The activity of the parietal lobe was decreased in our right CH group, including the right superior parietal lobule, right inferior parietal lobule, right postcentral gyrus, and left precuneus lobe. A brain network study reported that the functional connections between the parietal lobe, insular lobe, and cerebellum were significantly stronger in CH than migraine patients, in both RS-fMRI and task-state fMRI analyses [40]. A study based on voxel-based morphometry reported that the grey matter volume of the left inferior parietal lobule was decreased, while the grey matter volume of the right cuneus was increased in patients with CH [36].

Our findings have several potential implications for clinical treatment. Currently used analgesics, as well as oxygen, are not completely effective for CH. Given the hypofunctioning of the brain network on the side ipsilateral to the during period of CH, could non-invasive treatments be used? For example, meditation changes the activity of the DMN and improves the coupling of multiple brain networks by changing the functional connection between brain regions [41]. Transcranial magnetic stimulation (TMS) increases brain activity through single or repetitive pulses, which affect neuroplasticity and the functional connections among brain networks [42]. A naturalistic study reported that treating chronic CH with maintenance sessions of repetitive TMS (rTMS) of the motor cortex reduced the intensity of permanent and paroxysmal pain, as well as the daily number of painful attacks. However, there are few reports on the use of rTMS to treat CH [43]. Our results may lead to less-invasive treatments for CH.
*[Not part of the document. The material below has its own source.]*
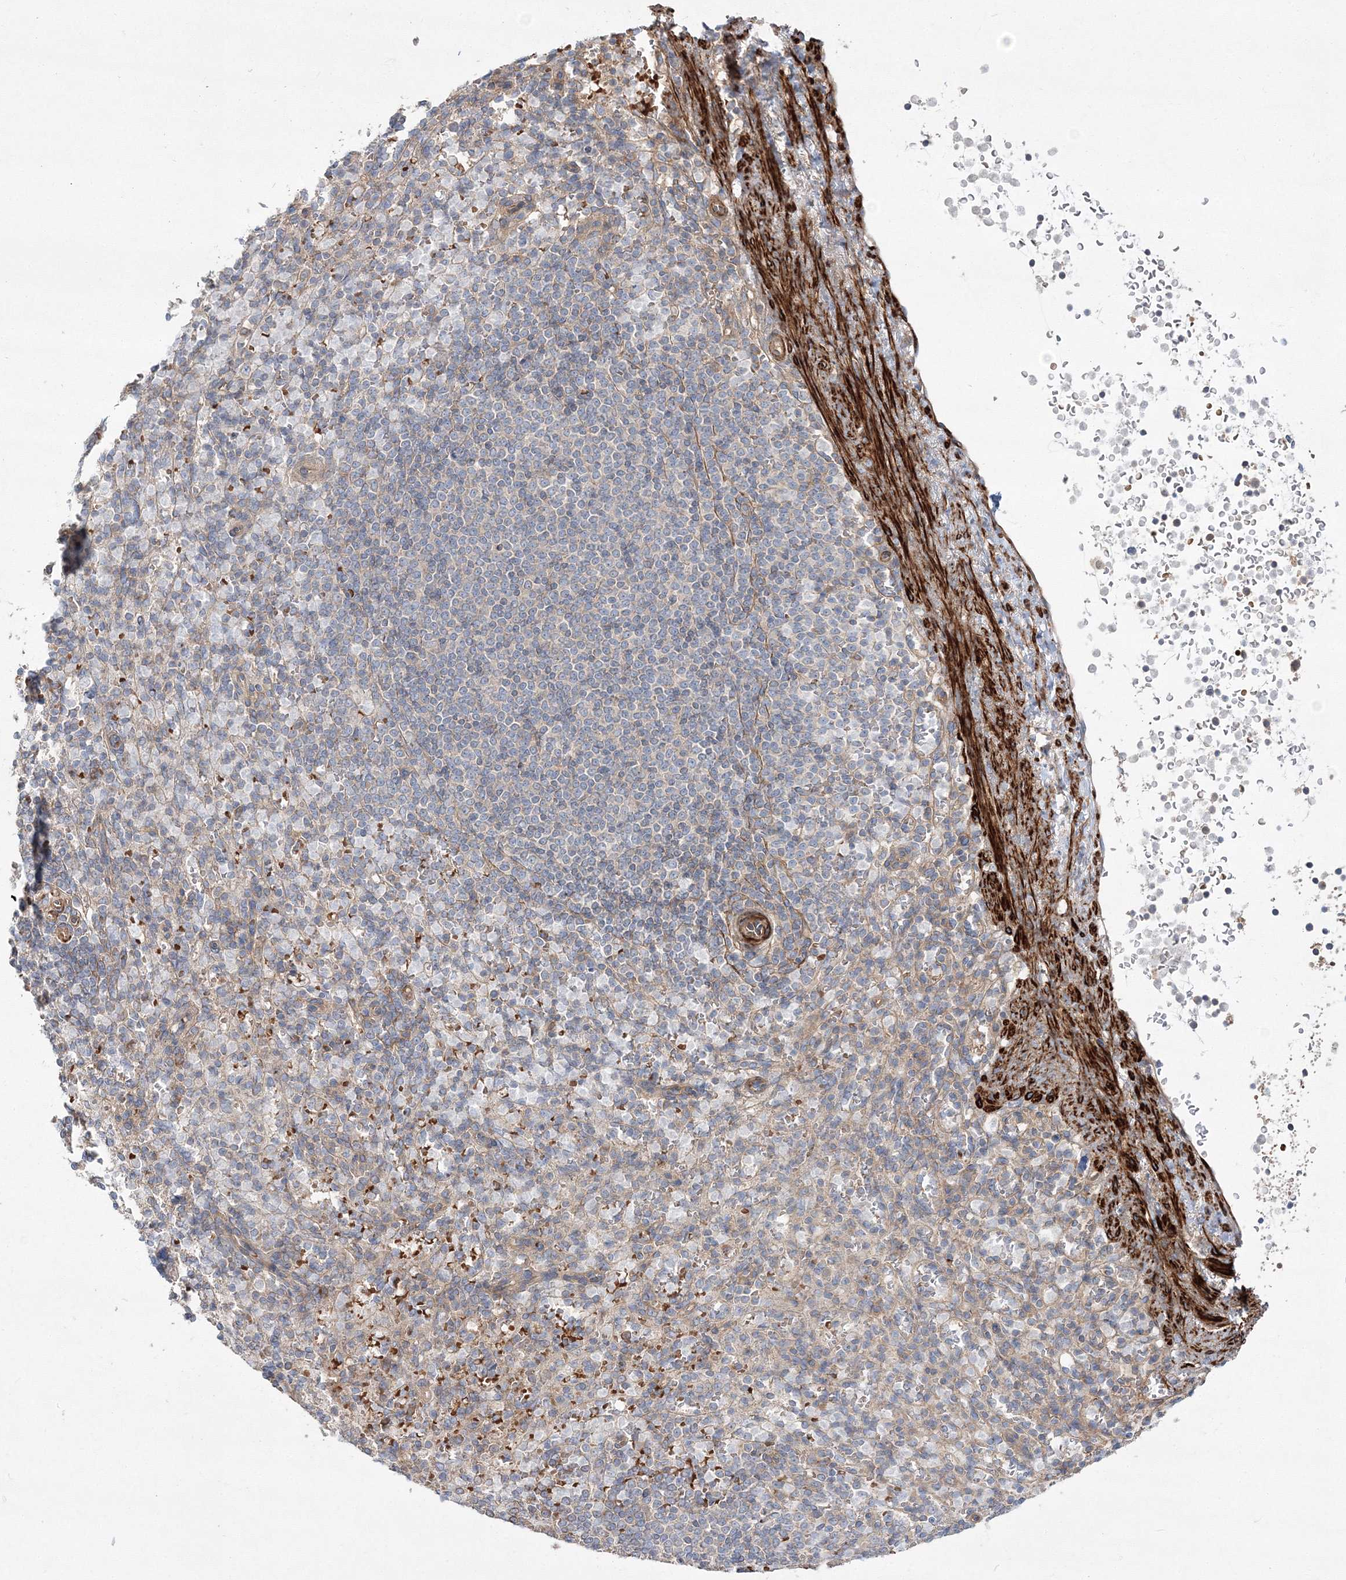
{"staining": {"intensity": "negative", "quantity": "none", "location": "none"}, "tissue": "spleen", "cell_type": "Cells in red pulp", "image_type": "normal", "snomed": [{"axis": "morphology", "description": "Normal tissue, NOS"}, {"axis": "topography", "description": "Spleen"}], "caption": "Human spleen stained for a protein using immunohistochemistry (IHC) exhibits no positivity in cells in red pulp.", "gene": "ZSWIM6", "patient": {"sex": "female", "age": 74}}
Our study had several limitations. First, the sample size was small. The rarity of CH makes it difficult to conduct large, well-controlled studies. Second, a correlation analysis between clinical characteristics and fALFF changes in multiple brain areas should be evaluated cautiously, as multiple testing may lead to spurious significances. Third, our study was only concerned with the non-painful period of CH, as dynamic changes in fALFF during the onset of CH cannot be observed. Thus, a longitudinal follow-up study may be necessary; more evidence is needed to confirm that the changes in spontaneous brain activity observed herein were the result of CH.

Conclusion

Our results provide new insight into the pathogenesis of CH. Although the pathogenesis of CH is highly complex, dysfunction in multiple brain areas were involved in the non-painful CH period. It is necessary to study CH according to the headache side, given the lateralization of brain function.